* _EXERCISE SET_
(1) In the appeal judgment, what sum did the District Court order the appellant to pay the respondent, and within what period?
(2) List every subject heading in capital letters that opens one of the summary paragraphs preceding "REASONS FOR DECISION" in the appeal judgment.

* _TEXT SEGMENT_
:::

APPEAL NO. 213 OF 1981


BETWEEN:


CAMILUS BILLY
APPELLANT


AND:


JUBILEE
RESPONDENT


Rabaul: Kearney DCJ
20 November 1981


APPEAL - action for damages for defiling daughter - if such action exists, it does so only under customary law - no evidence of custom called - Court’s jurisdiction therefore not established.


COURTS - District Court - semble, no jurisdiction to hear claim for seduction at common law or customary law - s.29(4) (c) District Courts Act 1963.


CUSTOMARY LAW - action for seduction - basis of claim is that brideprice on marriage would be reduced - relevant custom recognizing right to claim must be proved as a matter of fact.


JURISDICTION - (1) where action is based on customary law, Court must be satisfied by evidence of the relevant custom, to establish its jurisdiction - (2) District Court cannot mediate.


REASONS FOR DECISION


KEARNEY DCJ: This is an appeal against an order made by the District Court at Kokopo on 22 July 1981. The Court ordered the appellant to pay to the respondent the sum of K500 within 3 months, "for defiling (the respondent’s) daughter".


The facts are stated in the magistrate’s report of 30 July. The appellant took the respondent’s daughter and lived with her for 2 weeks. The respondent eventually located them both, and brought the appellant straight away before the District Court. The respondent there asked the appellant if he wanted to marry the girl; the appellant said that he did not, adding that he had no money to pay for her, and that the respondent could take her back to the village. The respondent then demanded that the appellant be ordered to pay him K500 compensation "for the damage done by (the appellant) to my daughter". This was because the bride price he expected to obtain when the girl was married off, would be reduced "because of the damage done to her by (the appellant)". The respondent said that if the appellant would marry her he need pay only K300. The appellant said he would not pay the K500 "because I only used her for 2 weeks". The magistrate then made the order, the subject of this appeal.


The appellant’s first ground is that the Court had no jurisdiction to make the order. Mr. Lightfoot relied upon some of the argument he had advanced in Henry Aisi v. Malaita Hoala[1]; see page 3 of that judgment. He conceded, I think correctly, that it could not be argued that an action to enforce rights recognized by customary law was not a personal action "at law" for the purposes of s.29(1) of the District Courts Act 1963. I respectfully agree with the view of Bredmeyer J. in Henry Aisi v. Malaita Hoala (supra) that the words "at law" mean "allowed by the law of the land", and encompass actions for damages arising out of breaches of rights recognized by customary law.

:::

* _PROVIDED INFORMATION_

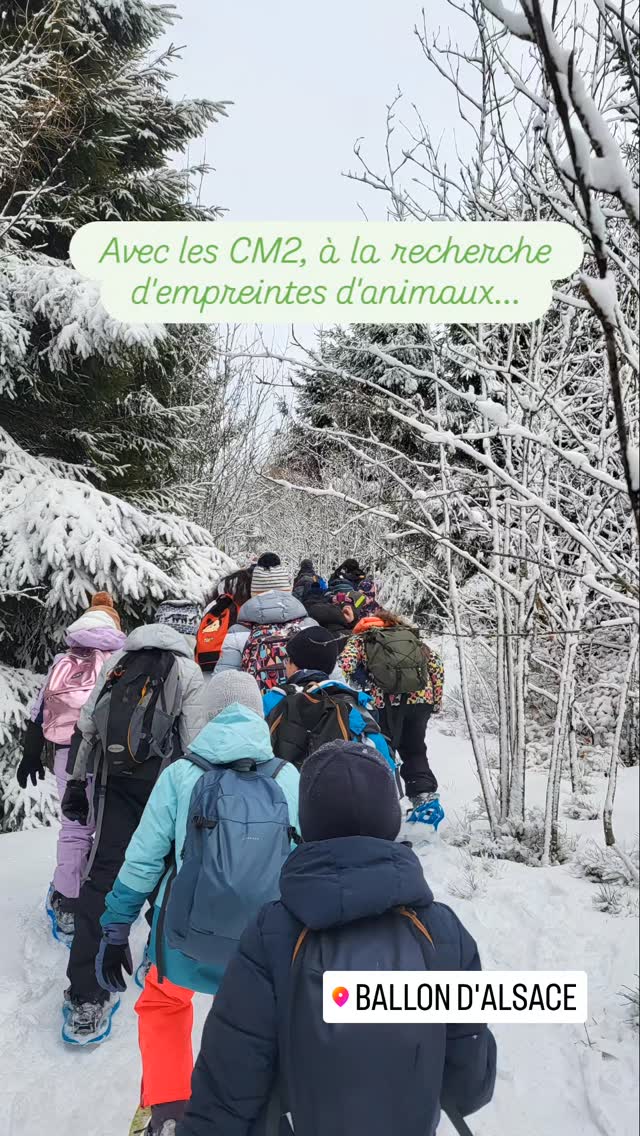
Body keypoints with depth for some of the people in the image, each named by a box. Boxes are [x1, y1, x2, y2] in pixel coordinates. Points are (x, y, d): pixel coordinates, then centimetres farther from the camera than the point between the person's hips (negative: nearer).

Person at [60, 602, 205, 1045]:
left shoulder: (116, 661, 11)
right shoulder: (188, 671, -2)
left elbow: (85, 727, 11)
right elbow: (195, 743, -8)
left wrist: (76, 782, 16)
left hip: (113, 784, 4)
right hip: (164, 787, -3)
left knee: (103, 876, 4)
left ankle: (86, 994, 3)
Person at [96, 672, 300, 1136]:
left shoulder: (179, 774, -4)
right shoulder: (289, 777, -2)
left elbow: (141, 861, -1)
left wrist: (115, 932, 11)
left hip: (187, 941, -1)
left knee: (162, 1005, 30)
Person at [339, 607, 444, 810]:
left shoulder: (360, 638, 17)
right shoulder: (411, 635, 27)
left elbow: (346, 663, -4)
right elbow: (437, 665, 17)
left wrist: (364, 684, 9)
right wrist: (435, 701, 20)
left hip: (388, 701, -3)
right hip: (421, 698, 4)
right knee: (414, 750, 20)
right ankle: (425, 794, 8)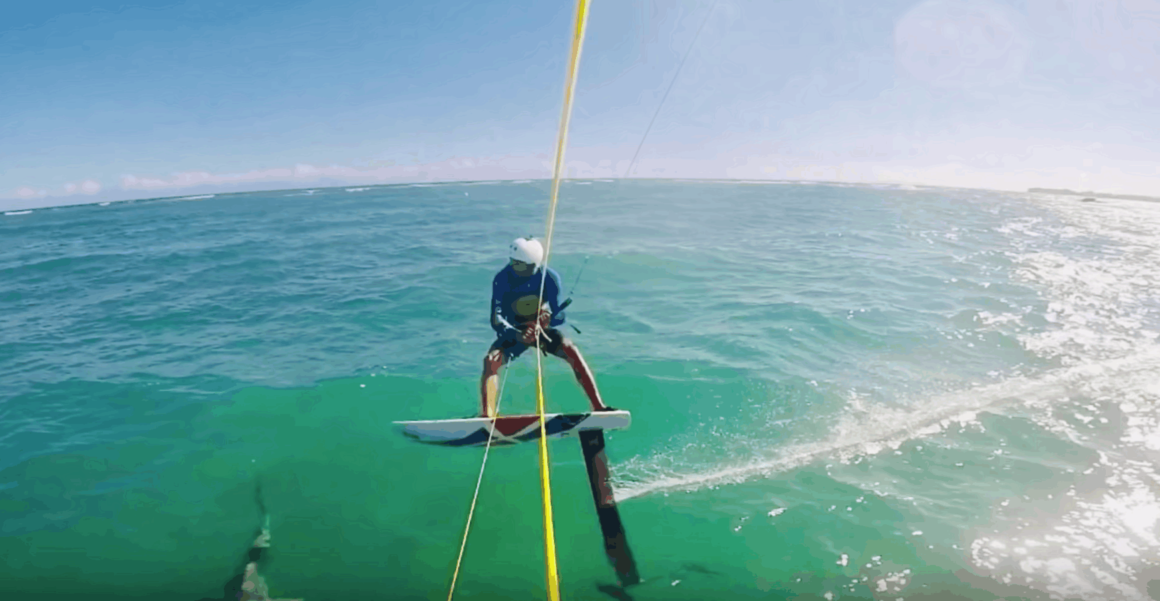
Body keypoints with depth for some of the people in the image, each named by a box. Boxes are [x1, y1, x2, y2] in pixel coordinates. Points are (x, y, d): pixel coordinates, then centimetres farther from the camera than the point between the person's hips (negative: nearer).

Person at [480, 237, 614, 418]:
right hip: (514, 331, 0)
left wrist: (547, 320, -42)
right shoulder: (502, 279, -20)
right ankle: (486, 415, -24)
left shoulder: (549, 277, -18)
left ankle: (598, 407, -18)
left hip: (544, 328, 0)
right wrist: (517, 335, -43)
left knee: (572, 351, -24)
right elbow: (496, 319, -24)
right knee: (491, 360, -27)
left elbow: (559, 316, -17)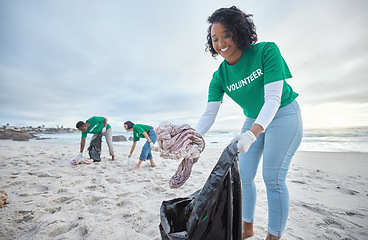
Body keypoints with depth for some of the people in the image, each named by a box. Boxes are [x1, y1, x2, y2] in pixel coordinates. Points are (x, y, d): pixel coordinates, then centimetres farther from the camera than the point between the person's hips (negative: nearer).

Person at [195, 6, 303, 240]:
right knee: (243, 176, 6)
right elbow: (209, 115, -13)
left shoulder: (267, 51, -19)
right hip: (254, 121, 5)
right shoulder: (220, 77, -9)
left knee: (273, 178, -7)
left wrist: (252, 134, -41)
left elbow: (273, 99, -26)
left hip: (283, 115, -4)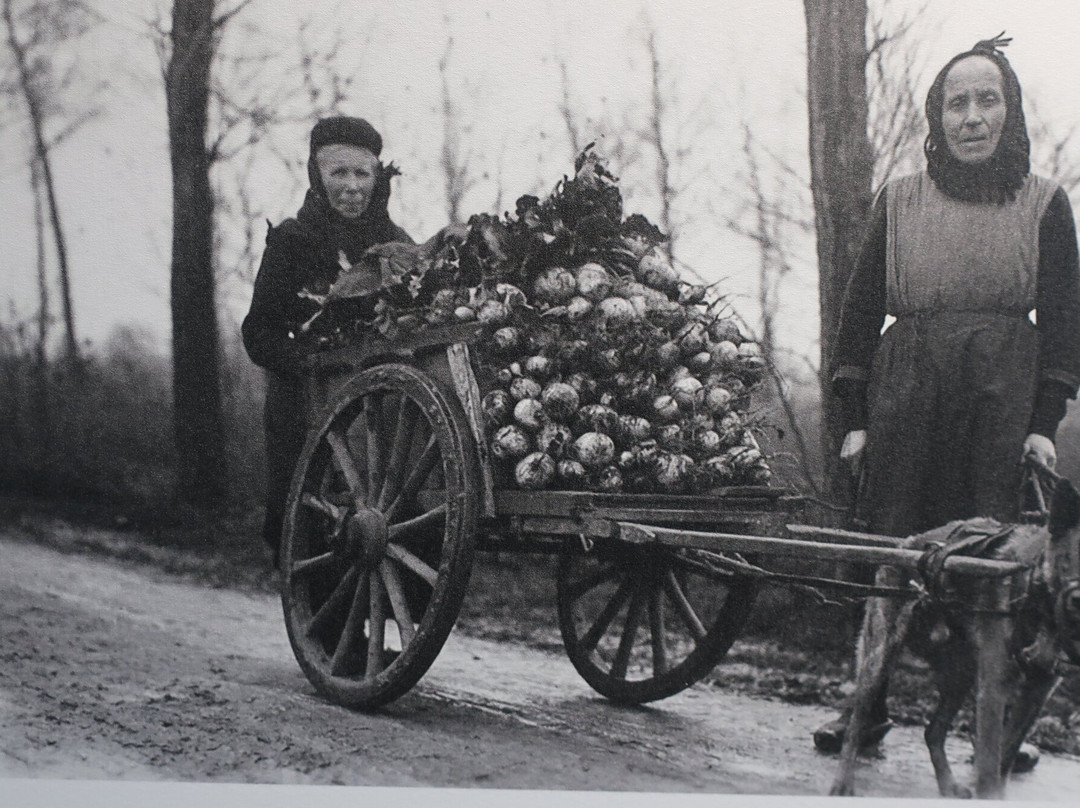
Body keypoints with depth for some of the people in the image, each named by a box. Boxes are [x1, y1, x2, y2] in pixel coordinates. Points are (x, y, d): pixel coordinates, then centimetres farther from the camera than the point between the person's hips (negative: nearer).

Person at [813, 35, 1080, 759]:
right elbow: (860, 310, 11)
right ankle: (869, 705, 11)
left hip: (1003, 399, -1)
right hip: (905, 397, 1)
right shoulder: (899, 203, 12)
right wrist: (856, 417, 6)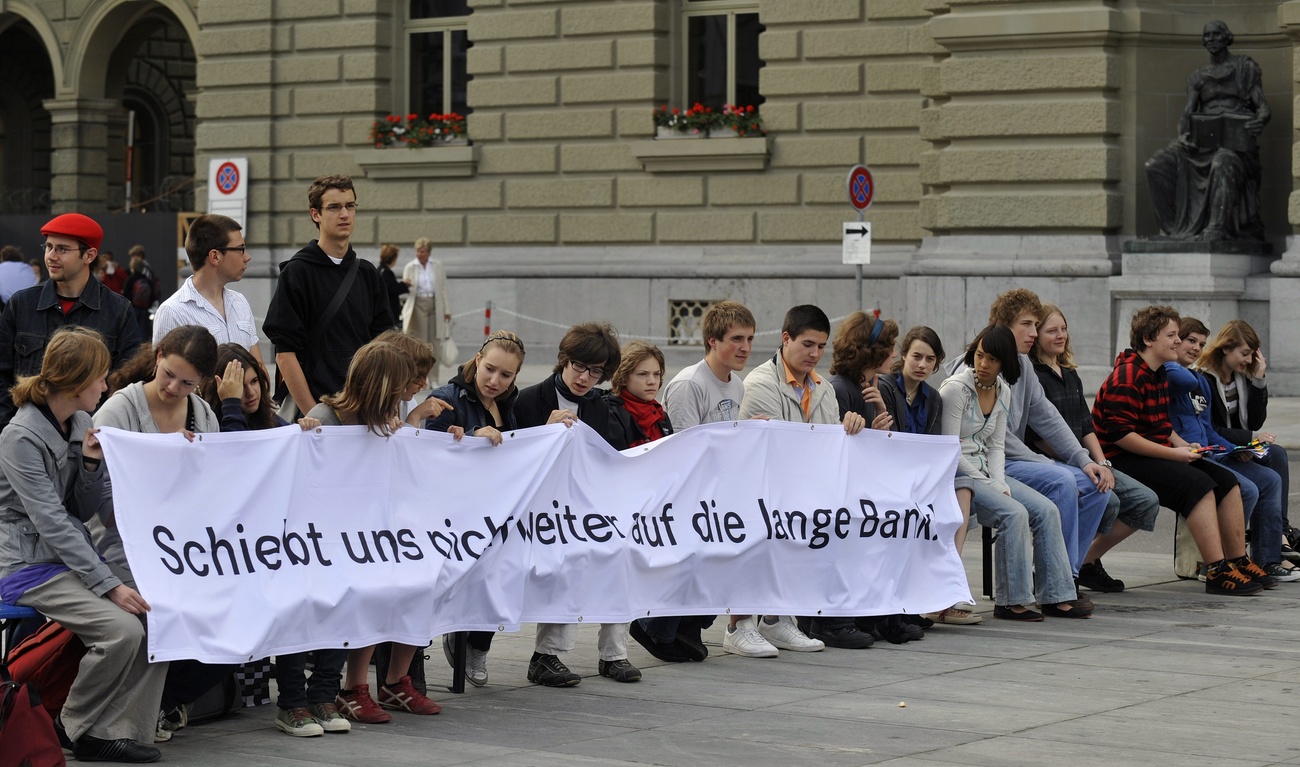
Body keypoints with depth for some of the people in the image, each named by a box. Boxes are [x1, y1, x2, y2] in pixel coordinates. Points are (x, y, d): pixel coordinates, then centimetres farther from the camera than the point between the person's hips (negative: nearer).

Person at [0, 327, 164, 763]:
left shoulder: (79, 424, 9)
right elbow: (51, 523, -20)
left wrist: (92, 465, -7)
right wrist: (109, 584, -23)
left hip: (75, 555, 8)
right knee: (121, 629, -26)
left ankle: (121, 729, -11)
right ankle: (77, 728, -5)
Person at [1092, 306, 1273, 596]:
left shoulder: (1159, 374, 16)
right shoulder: (1127, 377, -17)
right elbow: (1119, 433, -24)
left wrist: (1182, 445, 5)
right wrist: (1172, 453, -22)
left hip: (1156, 455, 10)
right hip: (1124, 461, -10)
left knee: (1227, 481, 2)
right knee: (1198, 483, -27)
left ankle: (1238, 562, 5)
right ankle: (1216, 572, -28)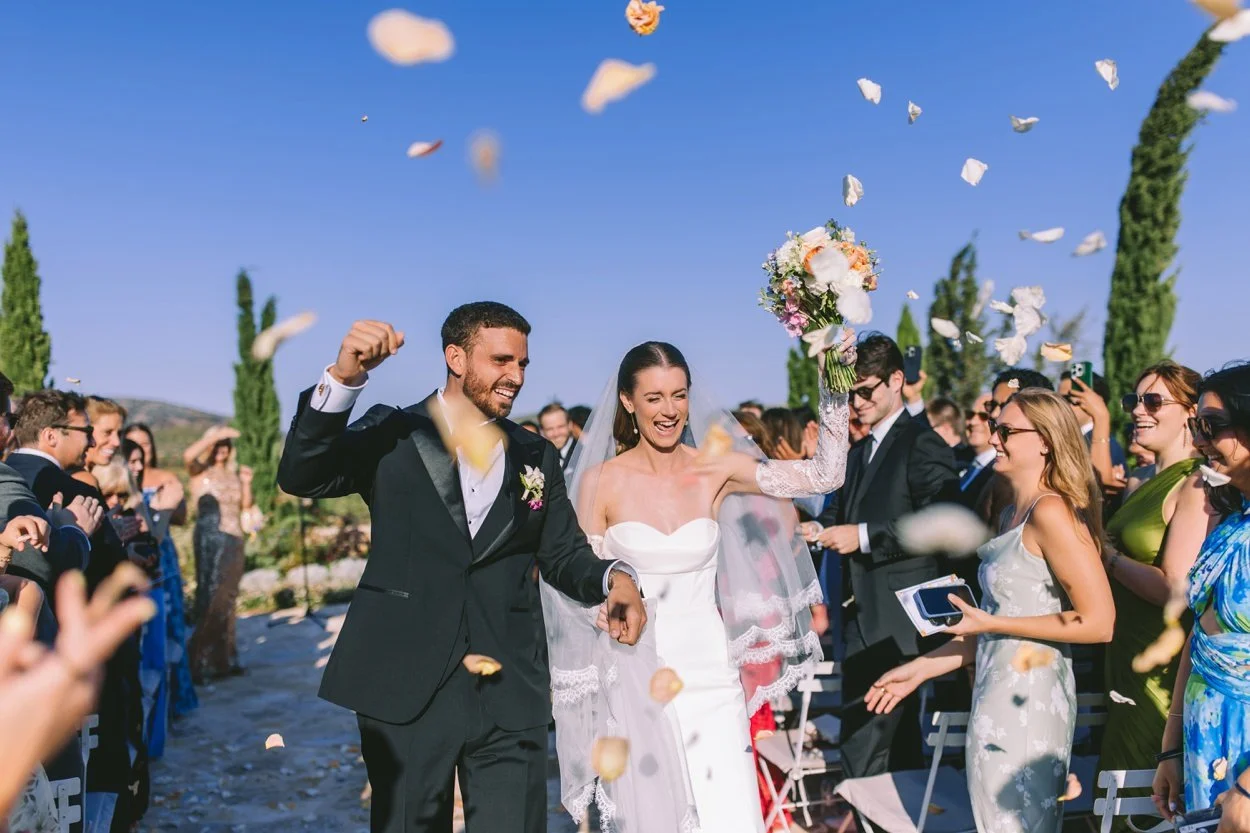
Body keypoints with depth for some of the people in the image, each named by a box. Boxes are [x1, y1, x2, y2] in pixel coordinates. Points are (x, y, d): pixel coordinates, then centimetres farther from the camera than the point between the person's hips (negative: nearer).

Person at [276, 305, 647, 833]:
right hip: (405, 686, -2)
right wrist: (343, 378, -25)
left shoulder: (537, 458, 11)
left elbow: (564, 554, 11)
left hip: (509, 695, 2)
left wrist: (614, 576, -12)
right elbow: (300, 478, -12)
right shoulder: (391, 436, 1)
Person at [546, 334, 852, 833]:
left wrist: (835, 392, -12)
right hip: (634, 676, -1)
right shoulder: (601, 481, -4)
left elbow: (825, 475, -5)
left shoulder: (718, 470, 0)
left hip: (708, 672, 1)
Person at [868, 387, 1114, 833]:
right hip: (998, 696, 9)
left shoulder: (1051, 511, -15)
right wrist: (920, 668, 13)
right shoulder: (1012, 516, 12)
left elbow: (1098, 622, -19)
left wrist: (993, 624, -16)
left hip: (1027, 699, -9)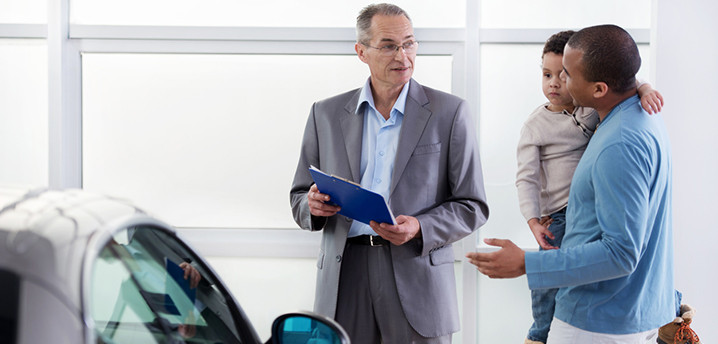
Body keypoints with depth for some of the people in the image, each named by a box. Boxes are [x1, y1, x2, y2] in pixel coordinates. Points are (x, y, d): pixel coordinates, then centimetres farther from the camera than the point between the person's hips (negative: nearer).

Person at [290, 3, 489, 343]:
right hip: (344, 280, 2)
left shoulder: (450, 112, 3)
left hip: (417, 275, -2)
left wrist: (420, 229, -16)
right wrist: (313, 206, -9)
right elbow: (299, 198, 14)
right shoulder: (326, 114, 10)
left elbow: (471, 206, 2)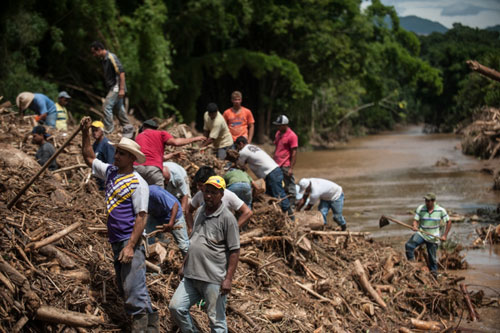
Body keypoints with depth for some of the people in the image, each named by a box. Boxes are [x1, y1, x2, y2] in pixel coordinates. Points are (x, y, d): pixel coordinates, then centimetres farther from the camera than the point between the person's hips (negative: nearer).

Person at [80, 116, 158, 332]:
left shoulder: (138, 184, -13)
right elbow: (89, 157, 23)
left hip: (131, 241, -9)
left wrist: (130, 246, -23)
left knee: (134, 289, -14)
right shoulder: (110, 172, 9)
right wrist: (85, 133, 10)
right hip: (115, 240, 9)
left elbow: (141, 217, -17)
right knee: (124, 288, 14)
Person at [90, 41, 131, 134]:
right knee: (119, 109, 14)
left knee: (107, 106, -14)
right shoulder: (103, 59, 14)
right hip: (112, 88, 10)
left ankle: (108, 130, -11)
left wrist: (122, 89, -23)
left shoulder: (111, 57, -15)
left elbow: (121, 72, -20)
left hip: (116, 87, -10)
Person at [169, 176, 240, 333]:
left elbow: (234, 251, -11)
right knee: (176, 307, 2)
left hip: (214, 279, -7)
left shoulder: (227, 218, -9)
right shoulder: (201, 211, 15)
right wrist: (185, 265, 23)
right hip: (191, 275, 7)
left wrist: (228, 278, -17)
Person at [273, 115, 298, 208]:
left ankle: (291, 206, 3)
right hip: (277, 165, 8)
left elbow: (294, 153, -12)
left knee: (289, 186, -2)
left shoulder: (292, 136, -10)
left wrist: (291, 168, -15)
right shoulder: (278, 133, 15)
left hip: (286, 166, -8)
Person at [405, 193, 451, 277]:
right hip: (421, 234, 0)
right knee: (409, 245, -25)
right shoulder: (420, 208, -6)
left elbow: (449, 222, 1)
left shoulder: (441, 210, -8)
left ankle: (434, 272, 24)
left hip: (433, 237, 0)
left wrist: (445, 235, -4)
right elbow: (415, 220, -5)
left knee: (433, 258, 5)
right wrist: (415, 226, -29)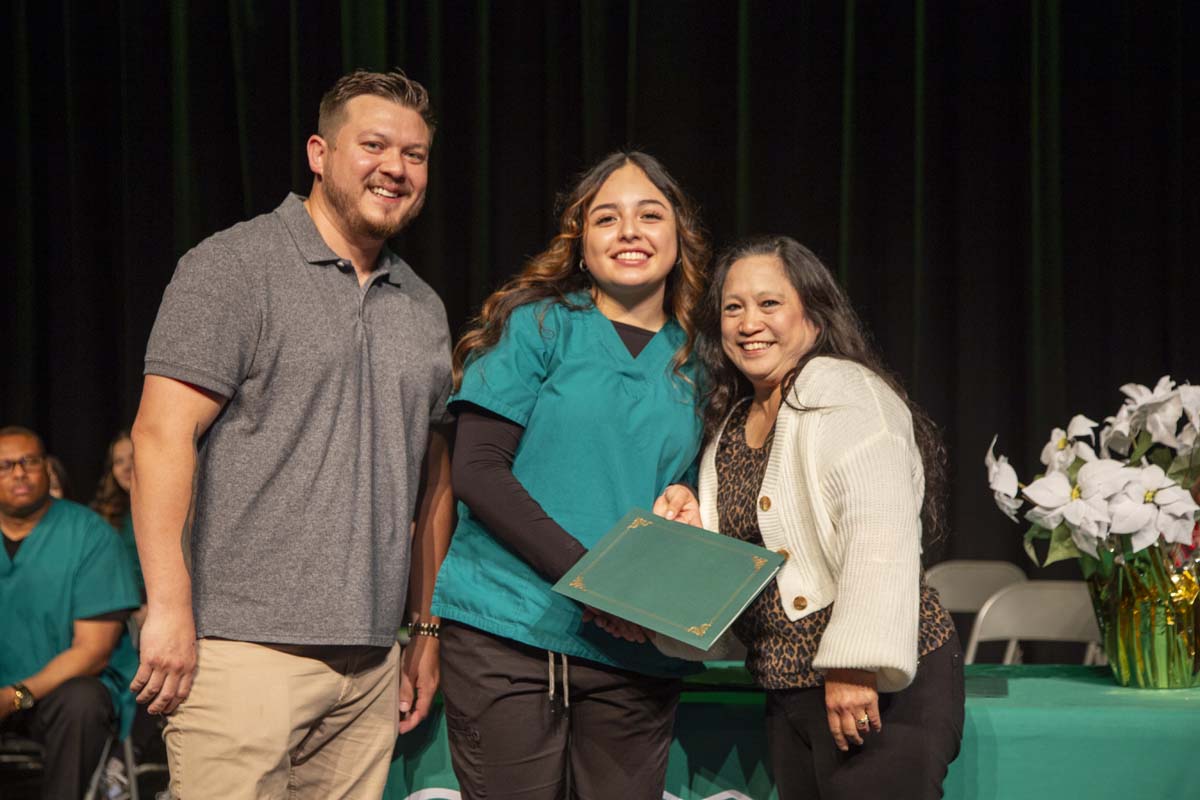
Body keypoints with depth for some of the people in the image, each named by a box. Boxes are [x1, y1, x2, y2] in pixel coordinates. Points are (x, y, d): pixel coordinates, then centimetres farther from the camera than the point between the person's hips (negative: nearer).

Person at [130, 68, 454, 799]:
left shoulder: (424, 308, 18)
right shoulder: (235, 267, -2)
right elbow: (162, 433, -10)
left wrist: (429, 629, 19)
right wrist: (170, 609, -17)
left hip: (372, 667, 6)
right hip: (245, 650, -6)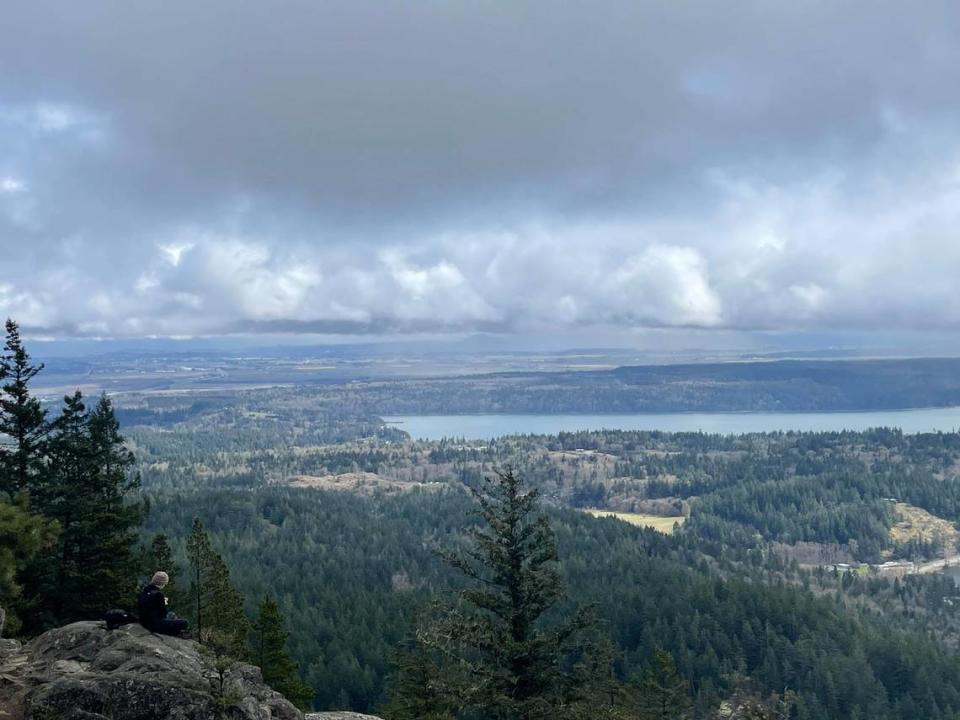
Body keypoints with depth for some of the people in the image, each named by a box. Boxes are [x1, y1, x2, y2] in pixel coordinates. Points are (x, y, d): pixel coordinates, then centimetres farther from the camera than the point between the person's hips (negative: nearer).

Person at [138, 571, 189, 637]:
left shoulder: (144, 590, 3)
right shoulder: (158, 594, -21)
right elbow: (163, 613, -16)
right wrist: (164, 604, 5)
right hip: (155, 624, -10)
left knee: (171, 615, 34)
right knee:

:::

* _RESPONSES FOR EACH TASK_
(1) K500 within 3 months.

(2)
APPEAL
COURTS
CUSTOMARY LAW
JURISDICTION